The English polymath Lewis Fry Richardson (1881–1953) made important contributions to many fields, including numerical weather prediction, finite difference solutions of partial differential equations, turbulent flow and diffusion, fractals, and the cause and evolution of conflicts. His first papers in 1908 concerned unconfined flow of water in saturated soil, arising in the design of required ditch spacing for draining peat. He developed and used a graphical method to solve this problem. This and other practical problems stimulated his interest in numerical methods and soon led him to the challenge of numerical weather prediction. In 1922 he published the book Weather Prediction by Numerical Process. He did the research for this book under difficult circumstances just before, during, and right after World War I. The book was received positively, but methods like those proposed in it were not successfully implemented until the invention of fast digital computers around 1950. Posthumously, most of Richardson's contributions in various fields received considerable attention.
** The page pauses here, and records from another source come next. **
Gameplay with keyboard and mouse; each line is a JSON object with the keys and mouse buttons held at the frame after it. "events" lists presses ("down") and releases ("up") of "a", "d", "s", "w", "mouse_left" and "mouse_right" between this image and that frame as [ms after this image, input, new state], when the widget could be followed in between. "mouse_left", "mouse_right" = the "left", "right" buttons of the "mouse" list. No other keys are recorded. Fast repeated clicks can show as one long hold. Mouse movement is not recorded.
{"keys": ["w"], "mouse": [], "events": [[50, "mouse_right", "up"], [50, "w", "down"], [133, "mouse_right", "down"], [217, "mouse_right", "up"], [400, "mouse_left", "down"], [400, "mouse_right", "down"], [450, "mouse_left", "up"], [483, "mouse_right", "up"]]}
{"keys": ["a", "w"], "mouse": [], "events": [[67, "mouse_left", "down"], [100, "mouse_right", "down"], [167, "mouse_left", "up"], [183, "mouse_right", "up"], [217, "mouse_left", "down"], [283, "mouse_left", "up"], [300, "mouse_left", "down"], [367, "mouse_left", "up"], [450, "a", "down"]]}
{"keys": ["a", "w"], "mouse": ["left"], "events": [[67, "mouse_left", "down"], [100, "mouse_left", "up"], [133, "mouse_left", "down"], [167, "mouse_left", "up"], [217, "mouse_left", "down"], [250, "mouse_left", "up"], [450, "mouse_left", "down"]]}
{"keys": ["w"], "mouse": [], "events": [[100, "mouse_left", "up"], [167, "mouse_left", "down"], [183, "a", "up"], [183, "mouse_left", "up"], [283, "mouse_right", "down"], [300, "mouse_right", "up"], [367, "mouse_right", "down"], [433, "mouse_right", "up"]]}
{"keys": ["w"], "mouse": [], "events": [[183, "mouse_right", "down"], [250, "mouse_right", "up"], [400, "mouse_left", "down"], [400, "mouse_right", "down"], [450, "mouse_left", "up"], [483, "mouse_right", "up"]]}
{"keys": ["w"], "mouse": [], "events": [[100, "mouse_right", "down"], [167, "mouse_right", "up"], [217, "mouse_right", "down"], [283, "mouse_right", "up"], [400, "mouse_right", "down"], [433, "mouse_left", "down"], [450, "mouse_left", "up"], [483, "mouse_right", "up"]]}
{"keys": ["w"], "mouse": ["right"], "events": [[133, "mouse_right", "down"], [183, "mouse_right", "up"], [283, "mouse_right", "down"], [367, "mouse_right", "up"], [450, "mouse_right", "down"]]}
Important exceptions are his contributions to soil science and hydrology, on which we focus in this paper. In his 1922 book, Richardson formulated an elaborate model for transport processes in the atmosphere. For the lower boundary of his atmospheric model, he needed to understand the movement of liquid water, water vapor, and heat in the upper layer of the soil, and at the soil-atmosphere and plant-atmosphere interfaces. Finding little previous work on this, he first of all formulated the partial differential equation for transient, vertical flow of liquid water in soil. We argue that the resulting equation can rightly be called the Richardson-Richards equation. In addition he formulated equations for simultaneous transfer of liquid water and water vapor, for transfer of heat in soil, and for the balances of water and energy at the soil-atmosphere and plant-atmosphere interfaces. Finite difference versions of all the equations were incorporated in the numerical weather forecasting model. Unfortunately, his results were hardly noticed by soil physicists and hydrologists, likely because they were too effectively buried in an intimidating book on weather prediction.